-- GIVEN RECORDS follows --

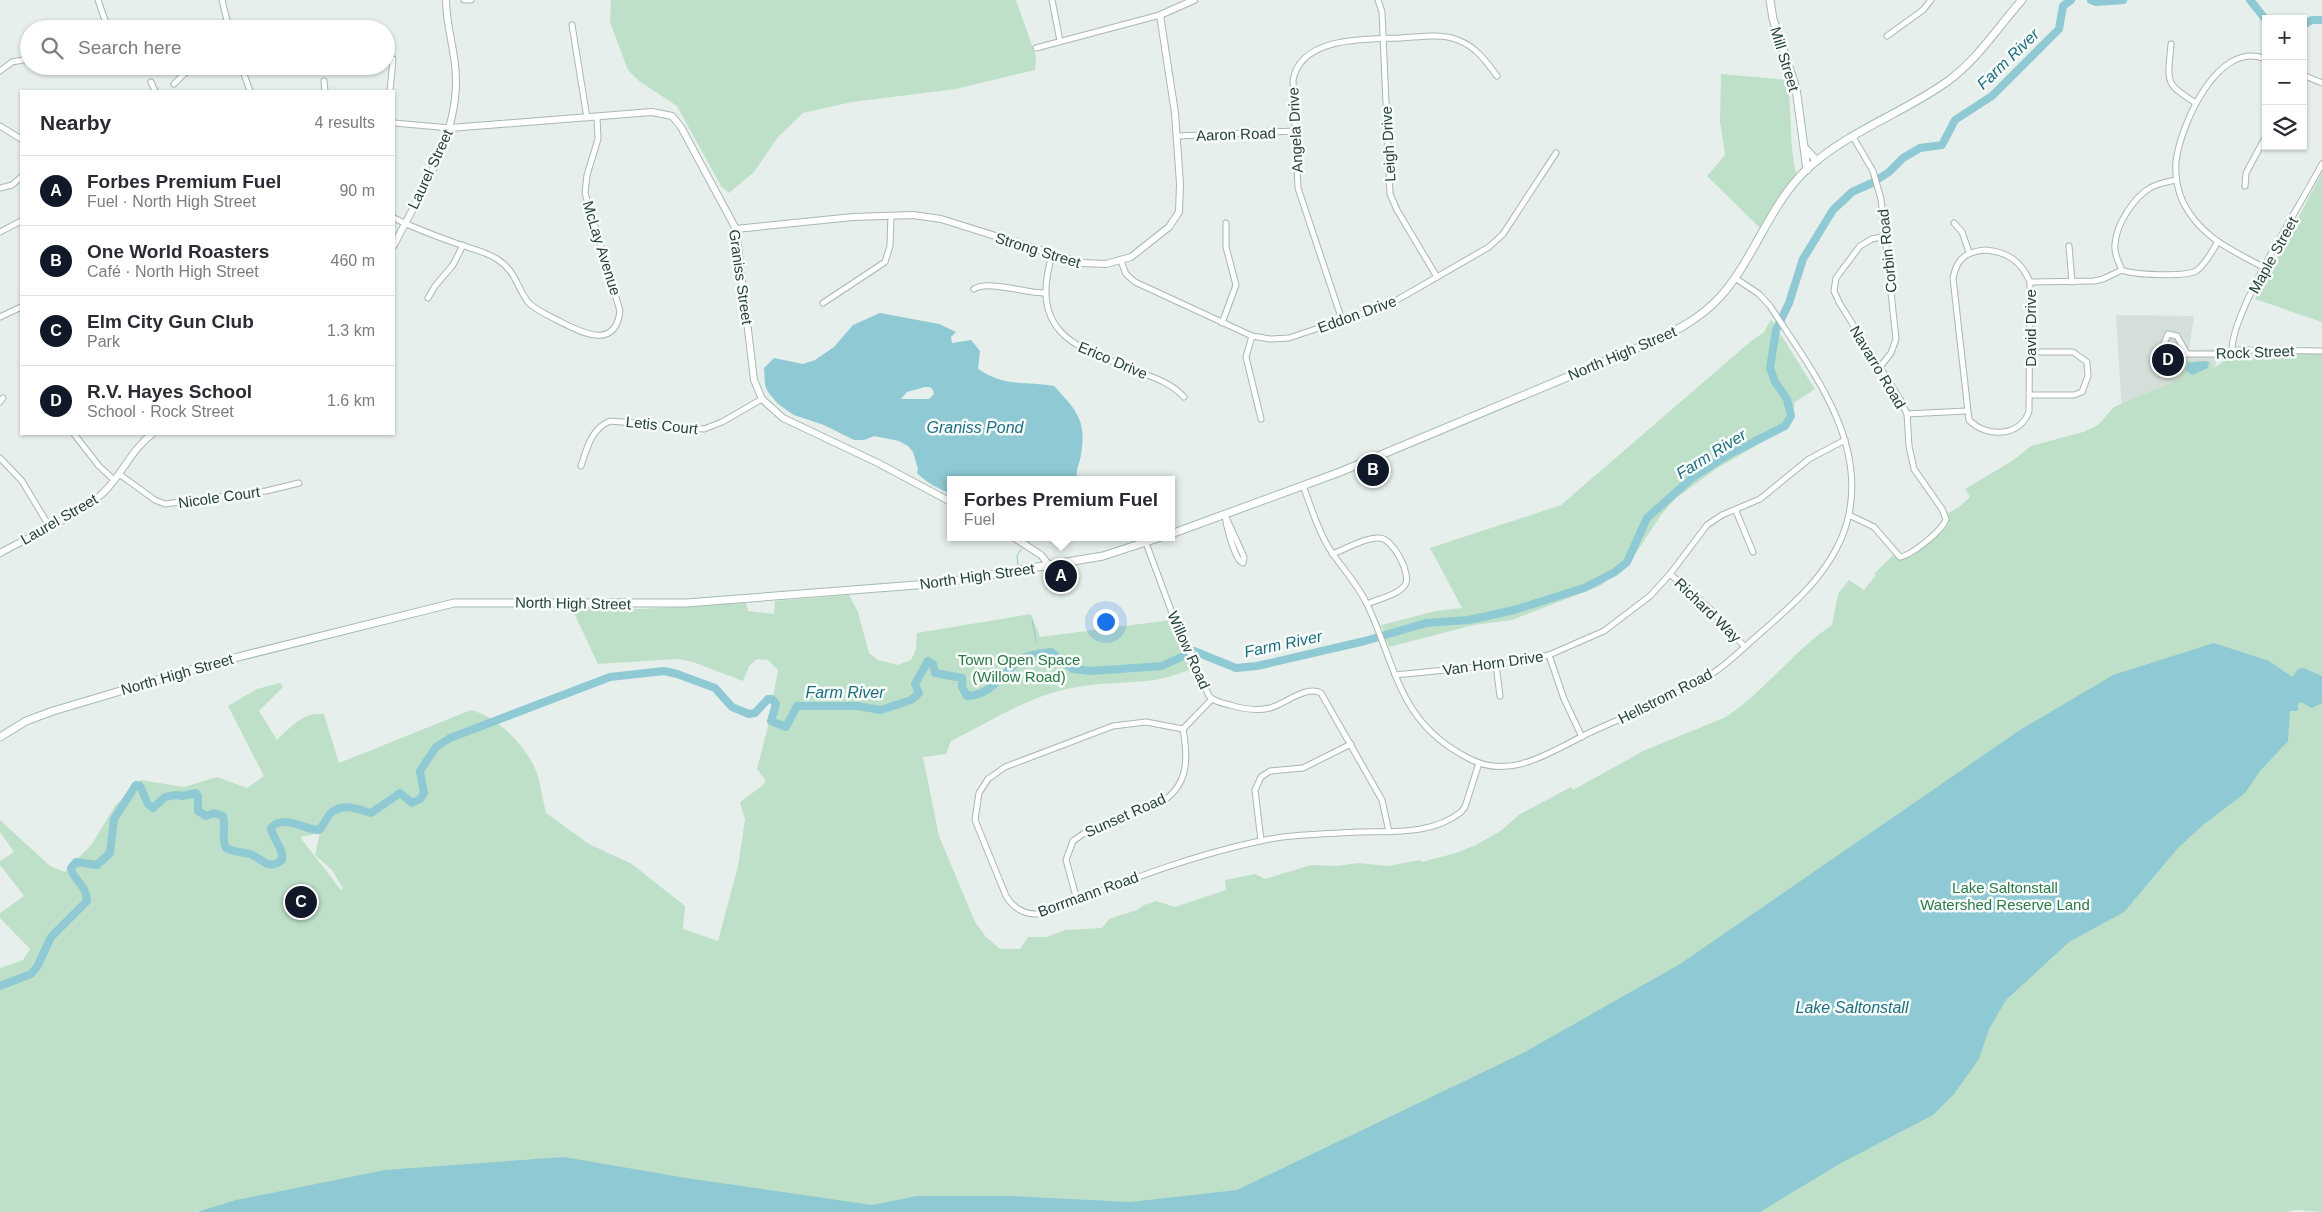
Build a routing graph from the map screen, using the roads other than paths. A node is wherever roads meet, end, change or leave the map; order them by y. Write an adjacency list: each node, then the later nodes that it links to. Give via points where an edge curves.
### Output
1 (98, 0): 13 (street)
2 (222, 0): 14 (street)
3 (446, 0): 42 (street, Laurel Street, via 456,72 456,97)
4 (464, 0): 5 (street)
5 (471, 0)
6 (1052, 0): 18 (street)
7 (1194, 0): 12 (street)
8 (1378, 0): 17 (street, Leigh Drive)
9 (1770, 0): 48 (main road, Mill Street, via 1773,19 1796,88)
10 (1930, 0): 16 (street, via 1922,10)
11 (2022, 0): 45 (main road, North High Street, via 1972,59 1950,79)
12 (1160, 15): 18 (street); 44 (street, Strong Street)
13 (105, 20)
14 (227, 20)
15 (572, 25): 39 (street)
16 (1887, 36)
17 (1383, 38): 27 (street, Angela Drive, via 1452,38 1478,52); 43 (street, Angela Drive, via 1341,41 1303,60 1293,80); 75 (street, Leigh Drive, via 1390,194)
18 (1060, 41): 20 (street)
19 (2171, 44): 37 (street, via 2168,79 2177,91)
20 (1036, 48)
21 (2262, 58): 37 (street, via 2238,57 2222,67)
22 (20, 60): 23 (street)
23 (0, 71)
24 (183, 75): 32 (street)
25 (244, 75): 34 (street)
26 (392, 75): 36 (street)
27 (1497, 76)
28 (2307, 77): 31 (street)
29 (324, 81): 35 (street)
30 (151, 82): 33 (street)
31 (2322, 83)
32 (174, 84)
33 (155, 90)
34 (250, 90)
35 (325, 90)
36 (390, 90)
37 (2196, 104): 54 (street, via 2180,144)
38 (598, 117): 39 (street, Graniss Street); 63 (street, Graniss Street, via 659,112 672,116); 68 (street, McLay Avenue, via 598,138 585,192 620,307 618,321 613,328 600,335 589,335 545,313 529,302 504,264)
39 (587, 118): 42 (street, Graniss Street)
40 (395, 122): 42 (street)
41 (0, 126): 46 (street)
42 (450, 128): 62 (street, Laurel Street)
43 (1295, 131): 44 (street, Aaron Road); 85 (street, Angela Drive, via 1298,188)
44 (1178, 136): 72 (street, Strong Street, via 1181,201 1177,216 1147,246)
45 (1853, 137): 50 (main road, North High Street); 65 (street, Corbin Road, via 1879,188)
46 (20, 138)
47 (2262, 143): 55 (street, via 2246,173)
48 (1805, 148): 50 (main road); 52 (main road, Mill Street)
49 (1556, 153): 75 (street, Eddon Drive, via 1498,240)
50 (1817, 161): 52 (main road, North High Street)
51 (2322, 164): 73 (street, Maple Street)
52 (1807, 170): 76 (main road, North High Street, via 1783,199)
53 (20, 178): 56 (street, via 12,185)
54 (2176, 180): 67 (street, via 2192,218); 74 (street, via 2148,189 2128,213 2114,244)
55 (2244, 186)
56 (0, 188)
57 (891, 216): 63 (street, Strong Street, via 830,218); 71 (street, Strong Street, via 935,218); 82 (street, via 890,246 885,262)
58 (395, 219): 62 (street, McLay Avenue)
59 (20, 222): 64 (street)
60 (1226, 223): 86 (street, via 1226,247 1236,285)
61 (1954, 223): 70 (street, via 1962,232)
62 (404, 224): 66 (street, Laurel Street); 68 (street, McLay Avenue)
63 (736, 229): 95 (street, Graniss Street, via 754,380)
64 (0, 232)
65 (1886, 236): 92 (street, Corbin Road, via 1896,339 1891,353); 92 (street, Navarro Road, via 1860,246 1836,278 1834,287 1840,304)
66 (395, 242)
67 (2217, 243): 73 (street); 74 (street, via 2200,267 2188,273 2137,274)
68 (463, 245): 81 (street, via 453,265)
69 (2069, 246): 78 (street)
70 (1969, 252): 77 (street, David Drive, via 1985,250 2008,255 2025,270); 96 (street, via 1955,266 1953,278)
71 (1052, 255): 72 (street, Strong Street, via 1089,264); 80 (street, Erico Drive)
72 (1121, 261): 86 (street, Eddon Drive, via 1126,274 1135,282)
73 (2265, 268): 88 (street, Maple Street, via 2244,311)
74 (2122, 270): 78 (street, via 2103,279)
75 (1437, 277): 85 (street, Eddon Drive, via 1390,304)
76 (1735, 278): 101 (street, Hellstrom Road, via 1758,294 1774,312 1838,416); 107 (main road, North High Street, via 1713,304 1671,333)
77 (2030, 282): 78 (street); 90 (street, David Drive)
78 (2072, 282)
79 (974, 289): 80 (street, via 987,284)
80 (1044, 293): 94 (street, Erico Drive, via 1052,320 1072,343 1169,384)
81 (428, 298)
82 (823, 303)
83 (20, 307): 84 (street)
84 (0, 317)
85 (1342, 320): 87 (street, Eddon Drive, via 1289,338)
86 (1222, 323): 87 (street, Eddon Drive)
87 (1252, 336): 98 (street, via 1246,357)
88 (2232, 350): 89 (street, Rock Street); 91 (street, Rock Street, via 2218,354)
89 (2322, 350)
90 (2031, 352): 93 (street, David Drive); 93 (street, via 2073,352 2087,362 2088,376 2082,392 2074,395)
91 (2187, 354): 91 (street, Rock Street, via 2168,359 2163,355 2161,348 2168,334 2177,336)
92 (1880, 367): 97 (street, Navarro Road)
93 (2030, 395): 96 (street, David Drive, via 2027,420 2012,430 1997,432 1975,427)
94 (1184, 397)
95 (762, 399): 103 (street, Letis Court, via 704,429 610,421 592,436); 108 (street, Graniss Street, via 782,418)
96 (1966, 411): 97 (street)
97 (1907, 414): 111 (street, Navarro Road, via 1914,469 1942,510 1946,519 1944,525 1902,557 1870,524)
98 (1261, 419)
99 (75, 435): 105 (street)
100 (151, 435): 104 (street, Laurel Street, via 137,448)
101 (1845, 440): 109 (street, Van Horn Drive, via 1809,459 1773,490); 111 (street, Hellstrom Road, via 1851,477)
102 (0, 458): 112 (street, via 22,480)
103 (580, 466)
104 (119, 474): 105 (street, Laurel Street); 106 (street, Nicole Court, via 151,498 165,504 266,491)
105 (114, 480): 112 (street, Laurel Street, via 89,504)
106 (299, 483)
107 (1303, 486): 110 (main road, North High Street); 119 (street, Hellstrom Road)
108 (947, 500)
109 (1736, 510): 118 (street); 121 (street, Van Horn Drive, via 1707,525)
110 (1225, 515): 110 (street, via 1238,559 1243,563 1244,557); 113 (main road, North High Street)
111 (1849, 516): 123 (street, Hellstrom Road, via 1832,556 1816,580)
112 (49, 526): 117 (street, Laurel Street)
113 (1175, 533)
114 (1019, 541): 120 (street, via 1041,555)
115 (1151, 541): 116 (main road, North High Street)
116 (1146, 543): 120 (main road, North High Street, via 1103,556); 128 (street, Willow Road, via 1185,643)
117 (0, 552)
118 (1753, 552)
119 (1332, 554): 122 (street, Hellstrom Road); 122 (street, via 1378,538 1388,540 1393,546 1404,568 1406,583 1398,591)
120 (1049, 565): 130 (main road, North High Street, via 942,583 718,601 454,603 218,662 53,711 26,721)
121 (1670, 574): 123 (street, Richard Way, via 1711,610); 124 (street, Van Horn Drive, via 1650,596 1604,631)
122 (1367, 604): 126 (street, Hellstrom Road)
123 (1745, 647): 131 (street, Hellstrom Road, via 1701,680)
124 (1549, 655): 125 (street, Van Horn Drive); 131 (street, via 1564,699)
125 (1496, 665): 126 (street, Van Horn Drive); 127 (street)
126 (1394, 675): 133 (street, Hellstrom Road, via 1411,709 1433,735)
127 (1500, 696)
128 (1212, 699): 129 (street); 132 (street, Willow Road, via 1242,708 1262,709 1310,690 1318,691)
129 (1182, 729): 136 (street, Sunset Road, via 1186,766 1174,793 1086,832 1070,846 1066,866); 136 (street, Borrmann Road, via 1146,722 1113,726 1005,767 993,774 983,786 976,803 975,820 1009,901 1025,913 1035,915)
130 (0, 737)
131 (1582, 737): 133 (street, Hellstrom Road, via 1518,766 1498,767)
132 (1351, 744): 134 (street, Willow Road, via 1382,800); 135 (street, via 1303,768 1277,770 1261,777 1255,790)
133 (1479, 763): 134 (street, Borrmann Road, via 1461,812 1424,828)
134 (1390, 832): 135 (street, Borrmann Road, via 1325,834)
135 (1261, 841): 136 (street, Borrmann Road, via 1174,863)
136 (1077, 900)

-- GIVEN RECORDS concluded --

_EXERCISE BRIEF:_ Find and copy each line above holding "Erico".

_SOLUTION:_
71 (1052, 255): 72 (street, Strong Street, via 1089,264); 80 (street, Erico Drive)
80 (1044, 293): 94 (street, Erico Drive, via 1052,320 1072,343 1169,384)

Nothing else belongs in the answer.